Start of Document text

Ultrasound imaging of the spleen

Murine spleens were imaged using the Vevo 2100® High-Resolution Ultrasound Imaging System (VisualSonics, FUJIFILM, Toronto, Canada). 2D Ultrasound images were performed in B-mode using the Vevo 2100 linear array transducers MS 550D (center frequency of 40 MHz) and MS 250 (center frequency of 21 MHz). After removal of the fur from the abdomen of the mice using depilatory cream (Veet), a warmed ultrasound Gel was placed between the skin surface and the transducer. The sonograms were analyzed and the transversal and sagittal diameters of the widest part of the spleen, and the length of the spleen were determined using the image analysis software Vevo LAB (Visualsonic, FUJIFILM). All the ultrasonographic evaluations were performed by a single examiner.

Statistical analysis

Illumina microarray data were processed in the R environment. Normalization was obtained with the lumi package55, and differential analysis was performed by applying a permutation-based non-parametric method implemented in the RankProd package56. Differential expressed genes were selected according to the threshold FDR q-value < 0.05.

End of Document text

• Exercise goal: In the methods text, what is the center frequency of the MS 550D transducer? The listing that comes next is separate material and has no connection to the methods text.

Start of Record extracts

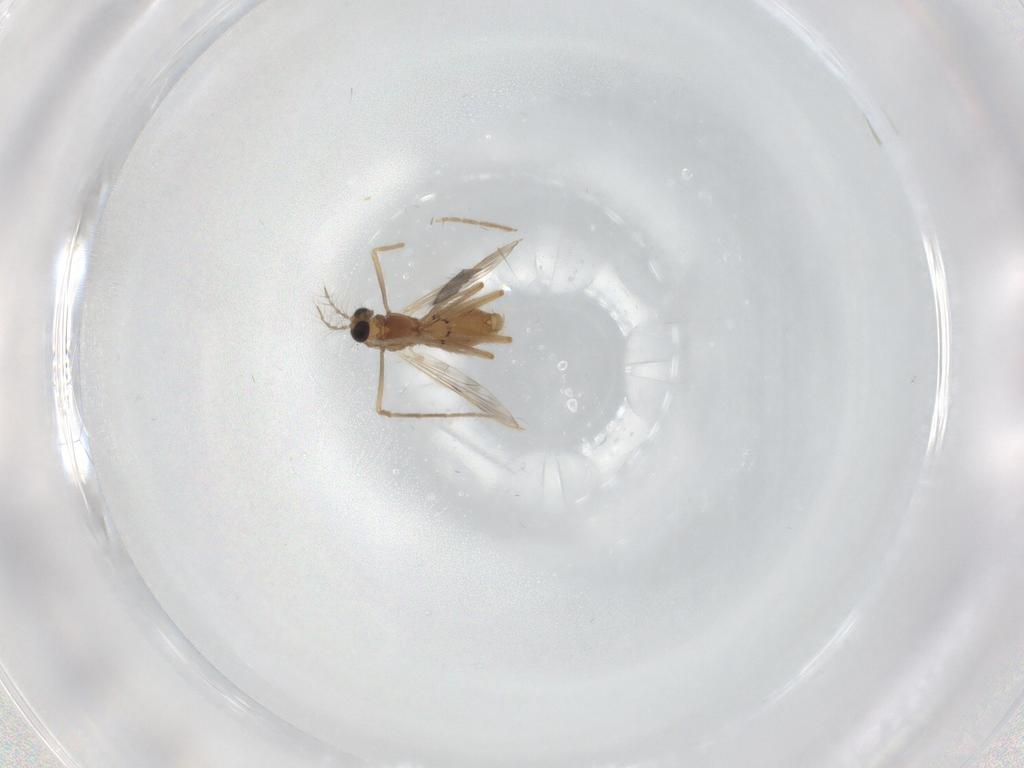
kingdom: Animalia
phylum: Arthropoda
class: Insecta
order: Diptera
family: Chironomidae
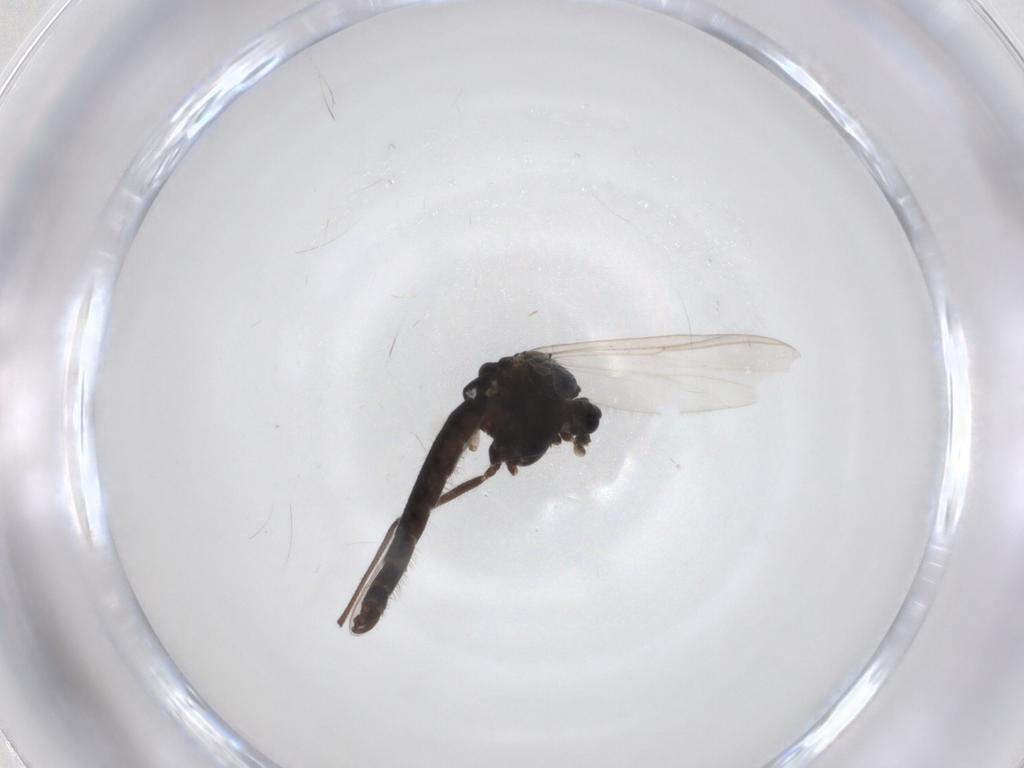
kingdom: Animalia
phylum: Arthropoda
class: Insecta
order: Diptera
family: Chironomidae
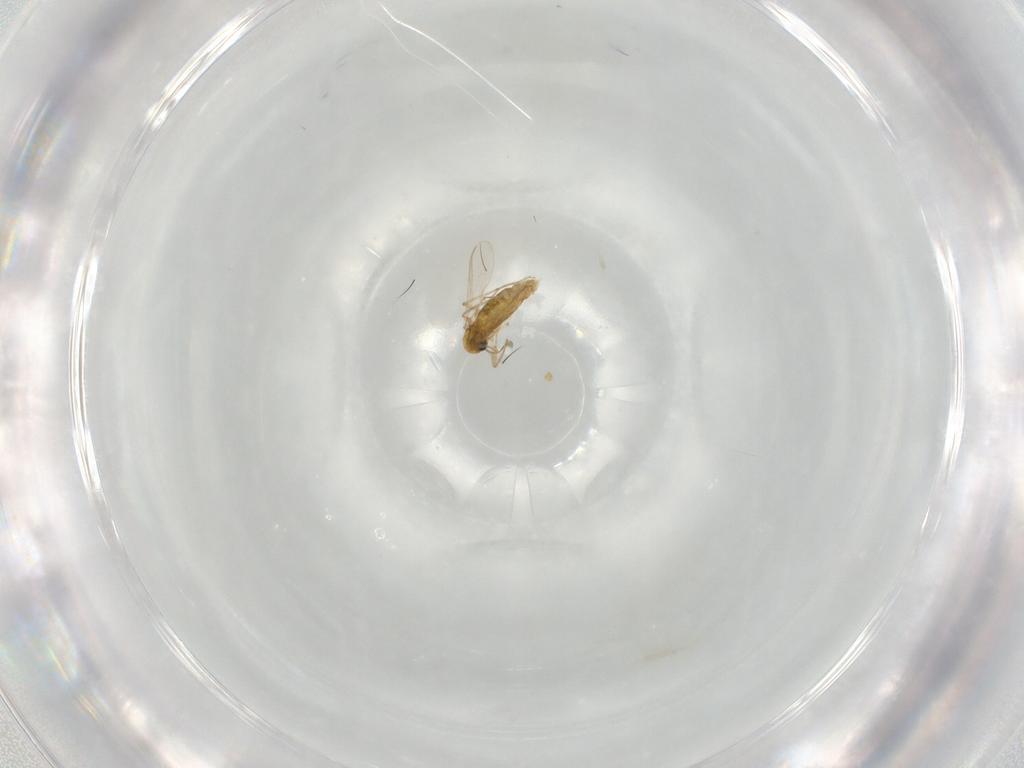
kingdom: Animalia
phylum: Arthropoda
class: Insecta
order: Diptera
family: Chironomidae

End of Record extracts

• Written solution: 40 MHz.